Auch die Idee ist ja nicht schlecht.
Nur hat das ganze meiner Meinung nach mit der Vorlage überhaupt nichts mehr zu tun.
Das ist ein anderes Stück zu Verdis Musik zu Rigoletto.
Außerdem bin ich schon immer misstrauisch, wenn Regisseure meinen, im Programm ihre Inszenierung langatmig erklären zu müssen. Zum anderen, und das hat mich wirklich sehr gestört und ist entlarvend, wurde die deutsche "Übersetzung" (das Ganze wird in der Originalsprache gesungen) teilweise passend gemacht. Am italienischen gesungenen Libretto wurde zwar mE nichts geändert, aber die deutsche Übersetzung, die über das Bühnenportal projiziert wurde, war teilweise eine völlig andere als der italienischen Text und wurde regelrecht nach dem Motto hergestellt, „was nicht passt, wird passend gemacht“, wohl damit kein allzu krasser (lächerlicher?) Widerspruch zwischen Text und Aktion merkbar wird.
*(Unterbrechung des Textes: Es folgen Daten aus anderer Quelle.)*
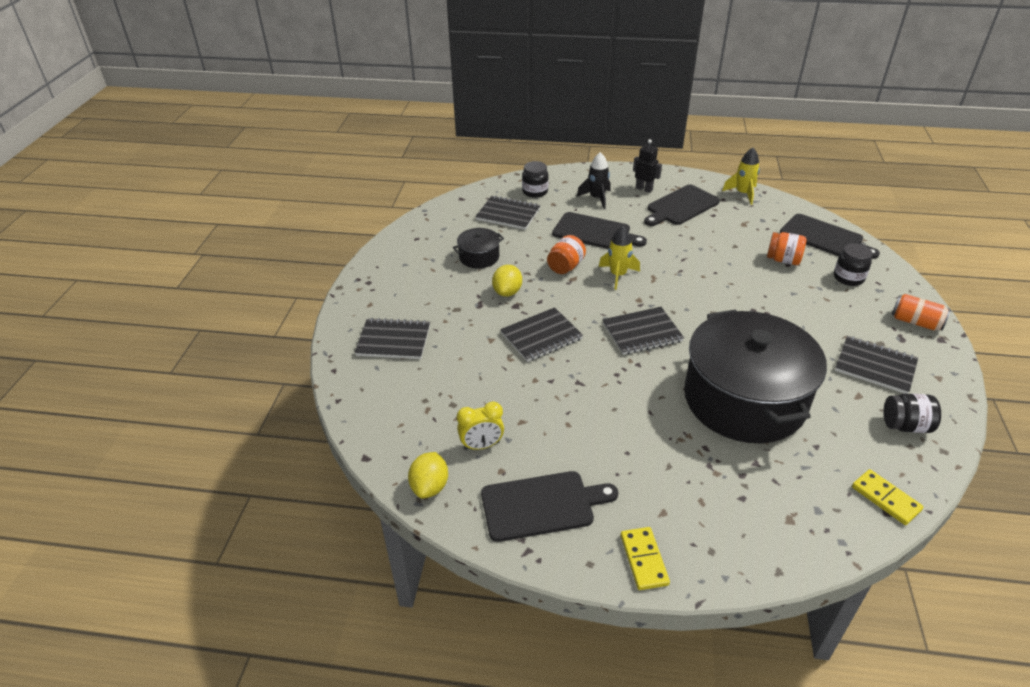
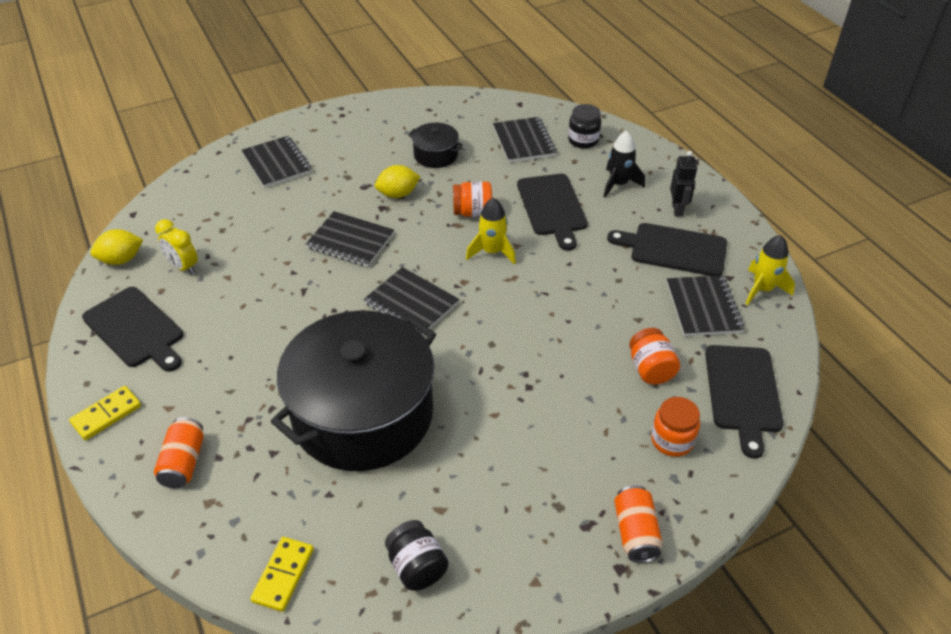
camera: 55 degrees right, 5 degrees up
black jar [834,243,873,286] -> orange jar [651,397,700,457]
black notebook [835,336,918,394] -> black notebook moved to [667,275,744,336]
none -> orange can [154,417,204,488]

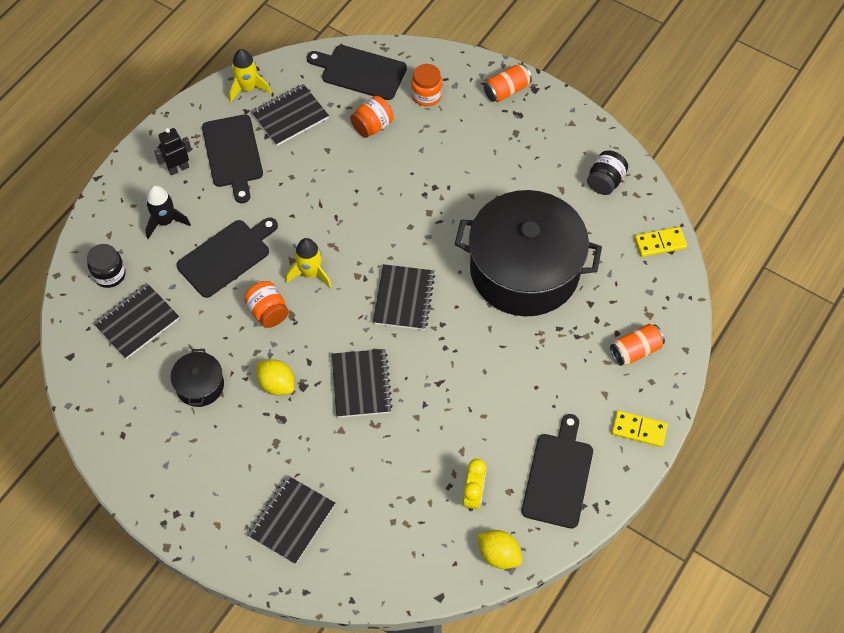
camera: 120 degrees left, 15 degrees up
black cutting board [705,345,783,459] -> black cutting board turned 135 degrees counterclockwise [306,45,407,100]

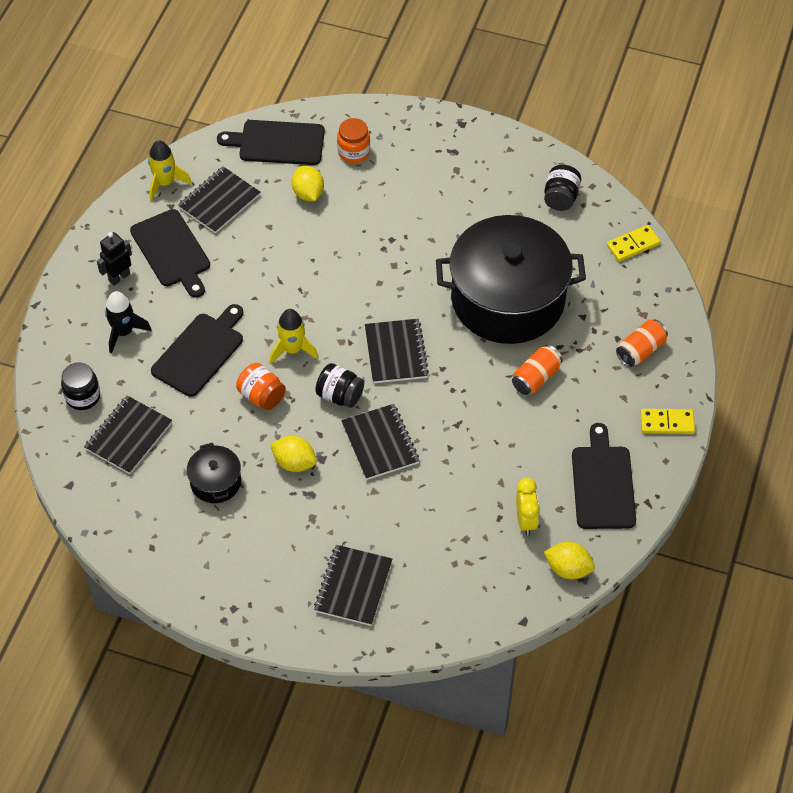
camera: 15 degrees left, 5 degrees down
orange jar [350,96,394,138] -> yellow lemon [292,166,324,201]
orange can [484,64,532,102] -> orange can moved to [512,345,563,395]
none -> black jar [315,363,364,408]

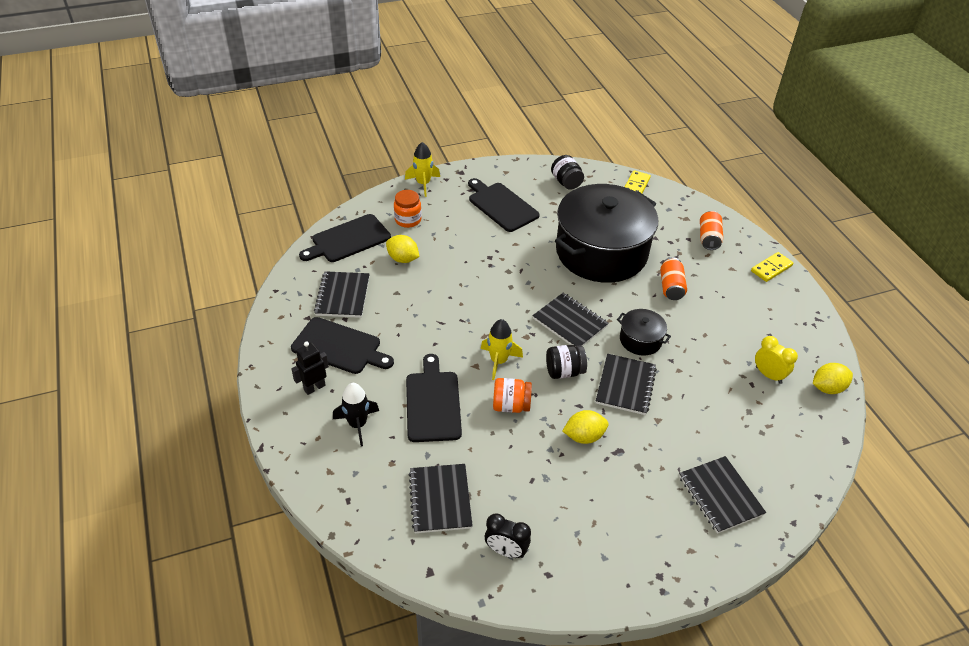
camera: 40 degrees left, 10 degrees down
black jar [61,363,100,410] -> none
black robot [97,232,132,286] -> black robot turned 45 degrees clockwise [292,342,329,395]
yellow rocket [148,140,191,201] -> yellow rocket moved to [405,142,440,197]
black pot [187,443,241,503] -> black pot moved to [617,309,671,356]
black notebook [341,404,419,480] -> black notebook turned 75 degrees clockwise [596,354,657,415]
black cutting board [572,423,636,529] -> black cutting board moved to [468,178,540,232]
none -> black clock [485,513,531,558]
Das ist meiner Meinung nach nun doch ein viel zu massiver Eingriff in die Substanz des Werkes. Da müsste aus Gründen der künstlerischen Redlichkeit im Spielplan stehen "frei nach und zur Musik von Verdis Rigoletto".
Insgesamt trotzdem ein sehr anregender und vor allen Dingen musikalisch sehr schöner Theaterabend.
Wen es interessiert: Wiederaufnahme in der nächsten Spielzeit ist geplant.